The second trigger is strategic: if you are developing new products or reformulating existing ones, a PCF lets you bake carbon thinking into the product itself and build internal expertise that competitors will not have.
The third is regulatory. Mandatory PCF requirements are not in place for most sectors today, but the direction of travel is clear, and it is realistic to expect the first customer requests within the next 18 months for many product categories in the food industry. If none of these apply yet, you have time. If one does, the work is best started now, because a credible PCF takes weeks, not days, and the data collection is the part that cannot be rushed
PCF vs LCA vs Corporate Sustainability report
These three terms often get confused, but they serve very different purposes. A Life Cycle Assessment (LCA) is the scientific backbone: a comprehensive, standardized analysis (ISO 14040/14044) of all environmental impacts of a product across its entire lifecycle.
An LCA goes beyond carbon and can cover water use, land use, toxicity, and more.

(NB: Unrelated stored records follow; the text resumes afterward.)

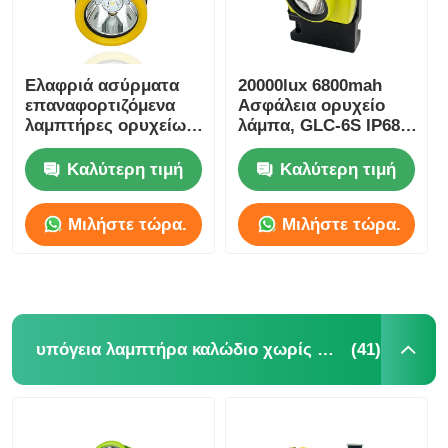
Ελαφριά ασύρματα
20000lux 6800mah
επαναφορτιζόμενα
Ασφάλεια ορυχείο
λαμπτήρες ορυχείων
λάμπα, GLC-6S IP68
5000lux 3.7V 2.6Ah
LED ορυχείο λάμπα
IP67
κράνος
Καλύτερη τιμή
Καλύτερη τιμή
Μιλήστε τώρα.
Μιλήστε τώρα.
(41)
υπόγεια λαμπτήρα καλώδιο χωρίς καπάκι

A Product Carbon Footprint (PCF) is essentially a carbon-focused slice of an LCA. It uses the same methodology but narrows the scope to greenhouse gas emissions only, expressed in kg CO2e.
This makes it faster to produce, easier to communicate, and directly comparable across suppliers. A Corporate Sustainability Report, on the other hand, operates at the company level. It aggregates your Scope 1, 2, and 3 emissions across all activities, often following frameworks like GHG Protocol or GRI.
How to calculate a PCF?
Calculating a PCF follows a defined process, typically aligned with standards like ISO 14067 or the PACT framework, and this is exactly the methodology Niatsu applies for its customers. The first step is defining the functional unit and system boundary, meaning what exactly is being measured and where the product's lifecycle begins and ends.
Niatsu usually recommends a "cradle-to-gate" PCF, which covers raw material extraction through production but stops before distribution and use. For B2B suppliers in the food industry, this is the most practical choice, since customers can then add their own downstream data on top of the Niatsu result.
Next comes data collection: gathering activity data for each lifecycle stage, including energy consumption, material inputs, transport distances and waste, and pairing these with emission factors from emission databases. This is where Niatsu adds real value, because the quality and specificity of the data directly determine the credibility of the result, and the Niatsu platform is built to connect your input values with emission factors automatically.
For most companies, the first PCF takes months to produce - with Niatsu you can get the first PCF of your food products in a couple of hours.